The GEA is implementing the initiative under the World Bank-funded Ghana Economic Transformation Project (GETP).
The project is to support the government’s agenda not only to promote private investments but also to encourage growth in non-resource-based sectors.
Mrs Yankey-Ayeh said the fund had been categorised into COVID-19 Response and SME Growth.
GEA SME Grant
The CEO stated that the first of the GEA SME Grant would be COVID-19 Response, which would target SMEs impacted by the pandemic and which had shown signs of sustainability and resilience.
With such SMEs, she added, the fund would provide an emergency liquidity and support to enable their enterprises to adjust and grow out of the effects of the COVID-19 crisis.
She said under that category, the fund would be used by the beneficiaries to purchase machinery and equipment or technology, equipment installation and repair cost, the payment of technical advisory services and training.
And also used for the payment of capacity-building fees and subscriptions, working capital expenses, including utilities, salaries, purchase of raw materials, marketing expenses, payment of rent and cost of regulatory compliance.
Mrs Yankey-Ayeh explained that SME Growth was the flagship of the GEA fund and was aimed at providing a combination of technical assistance (training and group consulting) and grant financing to SMEs.
She said the target population of the initiative was SMEs with high growth potential that had promising prospects of scaling up their operations through increasing sales, product upgrade and improvement in production processes.
Mrs Yankey-Ayeh said special attention would also be given to women-owned enterprises and enterprises using green technologies.
Under that category, she said, more SMEs would be targeted for technical assistance.
“The initiative will entail technical assistance to SMEs on business development, management capabilities, productivity enhancing improvement and a replication of the soft skills acquired via peer-group consulting.

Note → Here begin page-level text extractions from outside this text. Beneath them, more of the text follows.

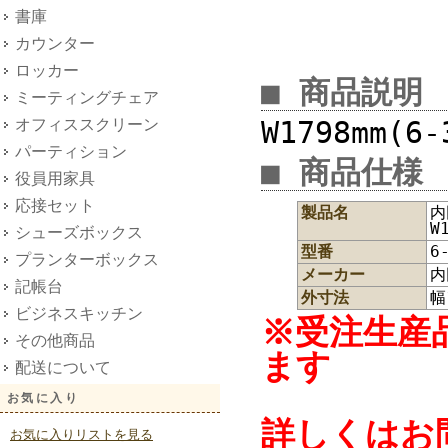
書庫
カウンター
ロッカー
■ 商品説明
ミーティングチェア
オフィススクリーン
W1798mm(6-
パーティション
■ 商品仕様
役員用家具
応接セット
製品名
内
W
シューズボックス
型番
6
プランターボックス
メーカー
内
記帳台
外寸法
幅
ビジネスキッチン
※受注生産
その他商品
ます
配送について
お気に入り
詳しくはお
お気に入りリストを見る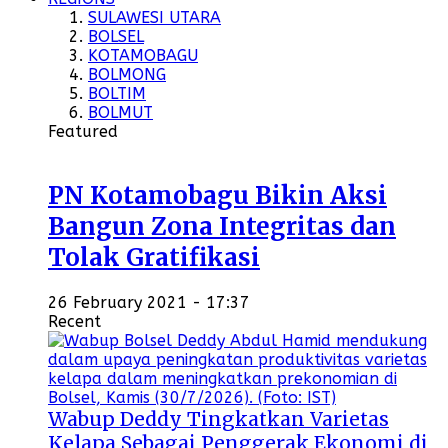
SULAWESI UTARA
BOLSEL
KOTAMOBAGU
BOLMONG
BOLTIM
BOLMUT
Featured
PN Kotamobagu Bikin Aksi
Bangun Zona Integritas dan
Tolak Gratifikasi
26 February 2021 - 17:37
Recent
Wabup Deddy Tingkatkan Varietas
Kelapa Sebagai Penggerak Ekonomi di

“These should lead to a generally improved business operating culture among Ghanaian SMEs, thereby enhancing competition and growth,” Mrs Yankey-Ayeh said.
The CEO said SME Growth was to focus on funding research and analytics on markets, competitors and sector trends, settle cost of technical assistance for testing the market potential of a promising product, service or technology and equipment purchases.
“It will also serve as a working capital for businesses to undertake expansion of existing products or services to cater for a large market and pay the cost of technical advisory services for commercial investment attraction activities,” Mrs Yankey-Ayeh added.
Impact of fund
On its impact, the CEO stated that the fund was expected to culminate in job creation and sustainability, business innovation, competitiveness and growth.
Mrs Yankey-Ayeh said it would help SMEs transition into the next stage of growth, thereby improving their ability to increase sales and incomes, exports and create jobs.